What you need to do:
Copy out every line of the data below word for word, with no changes.

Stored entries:
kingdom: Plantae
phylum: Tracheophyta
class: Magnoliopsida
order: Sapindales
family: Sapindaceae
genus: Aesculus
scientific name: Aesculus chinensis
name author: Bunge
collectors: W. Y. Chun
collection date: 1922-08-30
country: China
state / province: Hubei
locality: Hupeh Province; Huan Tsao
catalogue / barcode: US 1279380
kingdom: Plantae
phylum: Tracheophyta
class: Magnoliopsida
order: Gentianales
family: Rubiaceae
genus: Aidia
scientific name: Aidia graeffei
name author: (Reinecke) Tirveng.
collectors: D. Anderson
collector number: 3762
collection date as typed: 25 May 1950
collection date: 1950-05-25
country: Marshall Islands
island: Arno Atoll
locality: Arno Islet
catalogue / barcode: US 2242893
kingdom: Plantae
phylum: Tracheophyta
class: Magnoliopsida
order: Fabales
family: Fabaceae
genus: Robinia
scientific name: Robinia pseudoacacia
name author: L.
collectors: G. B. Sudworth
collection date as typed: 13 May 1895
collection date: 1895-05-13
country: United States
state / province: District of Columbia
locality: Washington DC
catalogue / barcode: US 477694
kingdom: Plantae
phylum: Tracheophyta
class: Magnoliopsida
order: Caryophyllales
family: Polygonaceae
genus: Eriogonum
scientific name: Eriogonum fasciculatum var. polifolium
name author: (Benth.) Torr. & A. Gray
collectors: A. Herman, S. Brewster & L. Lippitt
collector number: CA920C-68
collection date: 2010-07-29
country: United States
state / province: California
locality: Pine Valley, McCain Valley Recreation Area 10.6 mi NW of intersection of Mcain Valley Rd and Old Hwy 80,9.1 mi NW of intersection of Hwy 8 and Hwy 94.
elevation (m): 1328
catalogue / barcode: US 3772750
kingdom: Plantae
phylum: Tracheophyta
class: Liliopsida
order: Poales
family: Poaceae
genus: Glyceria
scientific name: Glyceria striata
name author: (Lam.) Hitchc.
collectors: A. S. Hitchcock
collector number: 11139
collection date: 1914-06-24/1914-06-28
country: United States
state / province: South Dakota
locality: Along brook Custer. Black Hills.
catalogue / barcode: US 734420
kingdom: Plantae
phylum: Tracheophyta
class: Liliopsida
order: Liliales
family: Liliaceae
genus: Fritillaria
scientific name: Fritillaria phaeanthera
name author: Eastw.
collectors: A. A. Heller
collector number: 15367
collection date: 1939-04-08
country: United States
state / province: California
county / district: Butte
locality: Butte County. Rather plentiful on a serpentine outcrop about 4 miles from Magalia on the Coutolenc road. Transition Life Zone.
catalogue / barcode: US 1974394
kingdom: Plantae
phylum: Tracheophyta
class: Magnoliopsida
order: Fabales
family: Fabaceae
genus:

Problem solution:
kingdom: Plantae
phylum: Tracheophyta
class: Magnoliopsida
order: Sapindales
family: Sapindaceae
genus: Aesculus
scientific name: Aesculus chinensis
name author: Bunge
collectors: W. Y. Chun
collection date: 1922-08-30
country: China
state / province: Hubei
locality: Hupeh Province; Huan Tsao
catalogue / barcode: US 1279380
kingdom: Plantae
phylum: Tracheophyta
class: Magnoliopsida
order: Gentianales
family: Rubiaceae
genus: Aidia
scientific name: Aidia graeffei
name author: (Reinecke) Tirveng.
collectors: D. Anderson
collector number: 3762
collection date as typed: 25 May 1950
collection date: 1950-05-25
country: Marshall Islands
island: Arno Atoll
locality: Arno Islet
catalogue / barcode: US 2242893
kingdom: Plantae
phylum: Tracheophyta
class: Magnoliopsida
order: Fabales
family: Fabaceae
genus: Robinia
scientific name: Robinia pseudoacacia
name author: L.
collectors: G. B. Sudworth
collection date as typed: 13 May 1895
collection date: 1895-05-13
country: United States
state / province: District of Columbia
locality: Washington DC
catalogue / barcode: US 477694
kingdom: Plantae
phylum: Tracheophyta
class: Magnoliopsida
order: Caryophyllales
family: Polygonaceae
genus: Eriogonum
scientific name: Eriogonum fasciculatum var. polifolium
name author: (Benth.) Torr. & A. Gray
collectors: A. Herman, S. Brewster & L. Lippitt
collector number: CA920C-68
collection date: 2010-07-29
country: United States
state / province: California
locality: Pine Valley, McCain Valley Recreation Area 10.6 mi NW of intersection of Mcain Valley Rd and Old Hwy 80,9.1 mi NW of intersection of Hwy 8 and Hwy 94.
elevation (m): 1328
catalogue / barcode: US 3772750
kingdom: Plantae
phylum: Tracheophyta
class: Liliopsida
order: Poales
family: Poaceae
genus: Glyceria
scientific name: Glyceria striata
name author: (Lam.) Hitchc.
collectors: A. S. Hitchcock
collector number: 11139
collection date: 1914-06-24/1914-06-28
country: United States
state / province: South Dakota
locality: Along brook Custer. Black Hills.
catalogue / barcode: US 734420
kingdom: Plantae
phylum: Tracheophyta
class: Liliopsida
order: Liliales
family: Liliaceae
genus: Fritillaria
scientific name: Fritillaria phaeanthera
name author: Eastw.
collectors: A. A. Heller
collector number: 15367
collection date: 1939-04-08
country: United States
state / province: California
county / district: Butte
locality: Butte County. Rather plentiful on a serpentine outcrop about 4 miles from Magalia on the Coutolenc road. Transition Life Zone.
catalogue / barcode: US 1974394
kingdom: Plantae
phylum: Tracheophyta
class: Magnoliopsida
order: Fabales
family: Fabaceae
genus:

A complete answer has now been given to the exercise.